WHAT NEEDS TO BE DONE: Please extract every line of the items below that contains the string "市場を開拓", matching case exactly.

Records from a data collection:
==========

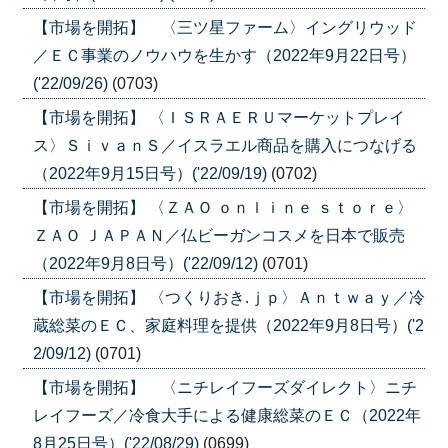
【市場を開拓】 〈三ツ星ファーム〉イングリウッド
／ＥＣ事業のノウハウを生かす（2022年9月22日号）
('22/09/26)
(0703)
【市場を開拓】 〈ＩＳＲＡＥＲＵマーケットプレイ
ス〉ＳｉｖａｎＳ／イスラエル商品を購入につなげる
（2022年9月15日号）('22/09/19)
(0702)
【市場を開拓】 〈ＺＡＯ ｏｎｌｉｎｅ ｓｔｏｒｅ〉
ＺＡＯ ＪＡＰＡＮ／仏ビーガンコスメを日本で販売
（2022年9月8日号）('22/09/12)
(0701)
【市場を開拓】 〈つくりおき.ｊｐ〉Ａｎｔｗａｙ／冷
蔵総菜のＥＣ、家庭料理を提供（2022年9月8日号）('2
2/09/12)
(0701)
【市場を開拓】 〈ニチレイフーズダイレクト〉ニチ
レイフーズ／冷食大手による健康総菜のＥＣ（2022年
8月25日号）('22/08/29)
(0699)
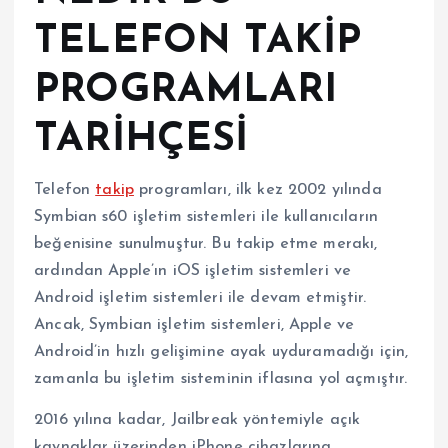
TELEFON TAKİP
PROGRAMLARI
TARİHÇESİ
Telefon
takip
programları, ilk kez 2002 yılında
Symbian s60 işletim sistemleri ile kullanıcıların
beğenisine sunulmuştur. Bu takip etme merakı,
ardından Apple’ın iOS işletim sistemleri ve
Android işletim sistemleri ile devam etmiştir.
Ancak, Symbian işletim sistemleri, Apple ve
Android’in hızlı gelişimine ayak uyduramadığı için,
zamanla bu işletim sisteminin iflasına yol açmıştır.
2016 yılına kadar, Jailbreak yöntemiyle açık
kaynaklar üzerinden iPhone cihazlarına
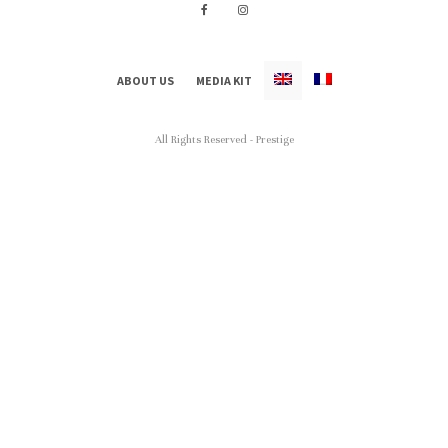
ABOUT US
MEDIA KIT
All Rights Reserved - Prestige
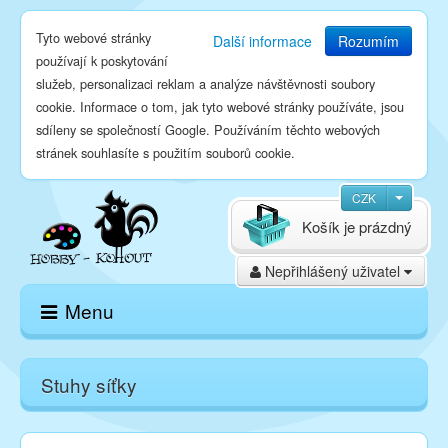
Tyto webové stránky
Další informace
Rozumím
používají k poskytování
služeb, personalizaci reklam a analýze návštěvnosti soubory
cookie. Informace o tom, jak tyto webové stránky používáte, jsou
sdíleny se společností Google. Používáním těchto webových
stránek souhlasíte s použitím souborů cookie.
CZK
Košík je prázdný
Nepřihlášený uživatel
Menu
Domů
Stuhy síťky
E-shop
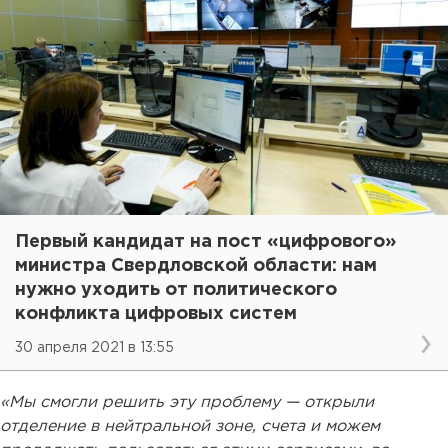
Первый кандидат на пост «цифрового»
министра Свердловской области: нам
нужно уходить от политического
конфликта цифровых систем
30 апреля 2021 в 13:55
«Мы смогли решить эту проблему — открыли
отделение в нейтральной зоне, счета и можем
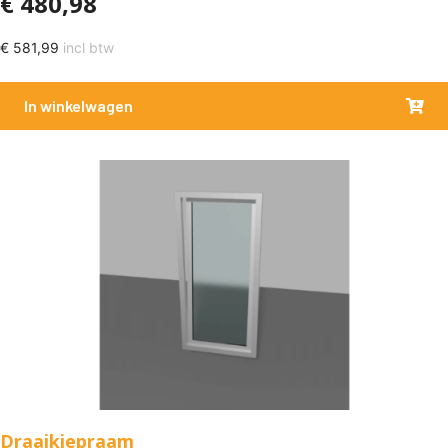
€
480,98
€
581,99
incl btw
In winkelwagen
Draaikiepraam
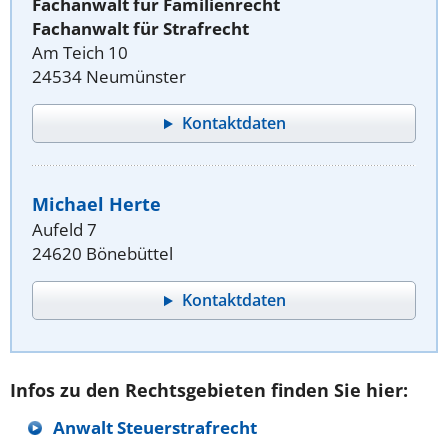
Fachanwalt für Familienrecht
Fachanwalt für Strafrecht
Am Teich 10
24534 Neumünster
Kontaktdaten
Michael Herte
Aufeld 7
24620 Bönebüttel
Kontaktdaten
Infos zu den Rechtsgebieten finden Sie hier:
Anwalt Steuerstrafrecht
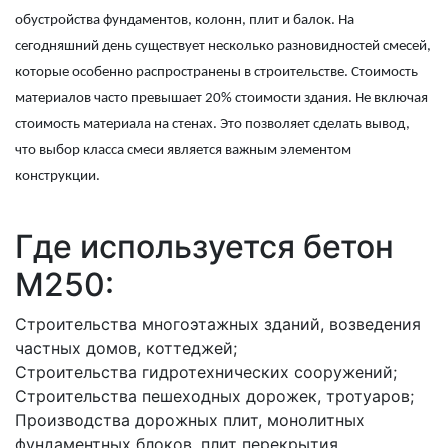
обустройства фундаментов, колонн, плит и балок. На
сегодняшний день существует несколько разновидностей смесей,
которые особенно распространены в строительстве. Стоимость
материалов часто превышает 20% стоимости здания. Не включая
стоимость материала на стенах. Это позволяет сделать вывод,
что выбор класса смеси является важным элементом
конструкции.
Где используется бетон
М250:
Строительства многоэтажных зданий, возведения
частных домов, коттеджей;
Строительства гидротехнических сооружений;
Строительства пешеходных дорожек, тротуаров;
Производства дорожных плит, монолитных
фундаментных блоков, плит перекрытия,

==========

RESPONSE:
【市場を開拓】 〈三ツ星ファーム〉イングリウッド
【市場を開拓】 〈ＩＳＲＡＥＲＵマーケットプレイ
【市場を開拓】 〈ＺＡＯ ｏｎｌｉｎｅ ｓｔｏｒｅ〉
【市場を開拓】 〈つくりおき.ｊｐ〉Ａｎｔｗａｙ／冷
【市場を開拓】 〈ニチレイフーズダイレクト〉ニチ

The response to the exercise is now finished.